Pre-authorization/Pre-certification - Pre-cert. or pre-auth (for short) are processes through which insurance plans review services on a case by case basis to determine medical necessity and issue approvals or denials. Most PPO/EPO plans have specified guidelines that state which services do and do not need pre-auth. or pre-cert. whereas with most HMO plans almost every service requires pre-authorization.

NOTE: All insurance plans will tell you very specifically that pre-auth and/or pre-cert are never a guarantee of any payment, but simply a determination (prior to any actual service is preformed) of whether or not the service(s) are deemed medically necessary by their guidelines.

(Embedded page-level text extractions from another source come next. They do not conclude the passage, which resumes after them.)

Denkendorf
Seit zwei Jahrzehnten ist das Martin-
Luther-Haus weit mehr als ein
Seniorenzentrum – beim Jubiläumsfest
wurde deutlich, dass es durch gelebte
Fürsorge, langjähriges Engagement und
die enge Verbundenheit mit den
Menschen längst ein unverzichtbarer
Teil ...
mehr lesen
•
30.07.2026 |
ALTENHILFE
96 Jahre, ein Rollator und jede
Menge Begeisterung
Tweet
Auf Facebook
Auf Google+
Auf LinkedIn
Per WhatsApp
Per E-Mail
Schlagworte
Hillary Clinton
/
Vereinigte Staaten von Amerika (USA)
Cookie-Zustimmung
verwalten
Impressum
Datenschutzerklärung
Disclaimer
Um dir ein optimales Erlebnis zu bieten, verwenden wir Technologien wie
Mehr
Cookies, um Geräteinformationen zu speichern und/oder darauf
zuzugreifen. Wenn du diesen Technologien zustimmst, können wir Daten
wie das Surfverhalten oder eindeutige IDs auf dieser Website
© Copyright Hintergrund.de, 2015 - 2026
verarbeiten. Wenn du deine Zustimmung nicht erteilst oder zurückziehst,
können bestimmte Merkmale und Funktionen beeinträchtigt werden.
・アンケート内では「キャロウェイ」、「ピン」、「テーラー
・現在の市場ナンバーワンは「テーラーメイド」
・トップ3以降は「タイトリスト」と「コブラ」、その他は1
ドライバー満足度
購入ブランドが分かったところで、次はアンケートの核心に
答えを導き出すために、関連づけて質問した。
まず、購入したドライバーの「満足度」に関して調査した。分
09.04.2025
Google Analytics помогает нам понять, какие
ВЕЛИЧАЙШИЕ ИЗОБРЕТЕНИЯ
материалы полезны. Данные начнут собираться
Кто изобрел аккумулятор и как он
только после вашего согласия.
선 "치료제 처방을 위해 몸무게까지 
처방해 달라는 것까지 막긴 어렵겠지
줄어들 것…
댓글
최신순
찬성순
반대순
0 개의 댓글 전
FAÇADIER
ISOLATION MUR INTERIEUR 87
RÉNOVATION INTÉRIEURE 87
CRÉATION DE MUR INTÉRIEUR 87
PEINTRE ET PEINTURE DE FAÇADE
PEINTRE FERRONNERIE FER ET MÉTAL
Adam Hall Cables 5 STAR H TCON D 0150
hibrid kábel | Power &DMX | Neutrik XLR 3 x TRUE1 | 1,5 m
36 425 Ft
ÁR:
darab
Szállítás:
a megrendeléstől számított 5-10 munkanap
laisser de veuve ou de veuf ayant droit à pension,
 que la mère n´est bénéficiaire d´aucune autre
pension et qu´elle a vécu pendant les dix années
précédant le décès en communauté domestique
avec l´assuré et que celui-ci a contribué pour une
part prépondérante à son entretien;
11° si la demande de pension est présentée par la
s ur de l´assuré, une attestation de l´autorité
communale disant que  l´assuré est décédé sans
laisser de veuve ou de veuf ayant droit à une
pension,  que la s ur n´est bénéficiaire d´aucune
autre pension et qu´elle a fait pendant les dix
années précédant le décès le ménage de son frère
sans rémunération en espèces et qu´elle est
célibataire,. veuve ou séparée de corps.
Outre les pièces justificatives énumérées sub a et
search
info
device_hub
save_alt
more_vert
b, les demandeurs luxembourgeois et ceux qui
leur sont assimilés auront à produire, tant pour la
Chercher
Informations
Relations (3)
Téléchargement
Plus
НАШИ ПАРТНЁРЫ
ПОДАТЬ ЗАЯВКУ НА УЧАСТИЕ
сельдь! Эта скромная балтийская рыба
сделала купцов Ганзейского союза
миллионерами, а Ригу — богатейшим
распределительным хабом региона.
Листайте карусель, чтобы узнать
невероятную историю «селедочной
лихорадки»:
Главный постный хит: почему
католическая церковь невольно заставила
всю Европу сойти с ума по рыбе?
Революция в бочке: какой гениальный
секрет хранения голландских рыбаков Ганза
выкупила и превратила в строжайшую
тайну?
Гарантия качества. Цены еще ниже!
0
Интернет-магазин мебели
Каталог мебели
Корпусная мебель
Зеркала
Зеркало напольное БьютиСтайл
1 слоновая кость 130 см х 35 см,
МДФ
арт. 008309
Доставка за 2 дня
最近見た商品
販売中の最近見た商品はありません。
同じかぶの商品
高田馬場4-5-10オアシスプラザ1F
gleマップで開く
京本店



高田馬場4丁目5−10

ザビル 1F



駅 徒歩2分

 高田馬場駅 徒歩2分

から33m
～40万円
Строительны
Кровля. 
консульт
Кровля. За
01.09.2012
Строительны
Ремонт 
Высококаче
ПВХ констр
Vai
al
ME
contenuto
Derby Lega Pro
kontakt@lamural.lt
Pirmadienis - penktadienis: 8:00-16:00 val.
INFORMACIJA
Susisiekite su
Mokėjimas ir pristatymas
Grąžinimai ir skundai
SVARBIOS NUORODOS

Pre-determination - Often confused for pre-auth. or pre-cert., pre-determination is actually a process of determining the estimated pay out from the insurance company and the estimated financial responsibility of the patient. Again this process does not guarantee anything. The final pay out of the insurance company will never be given until after the claim is submitted, this is how they ensure that the insurance companies cannot be blamed for any physical damages suffered by the patient while awaiting insurance approval.

If the insurance companies did not use the infamous 'claims payment not determined until services rendered' clause hospitals and doctors could simply delay your care and blame the insurance company for not responding and all damages (or death) could be blamed upon them. Using this clause ensures that determination of 'necessity' in urgent situations is the responsibility of the provider.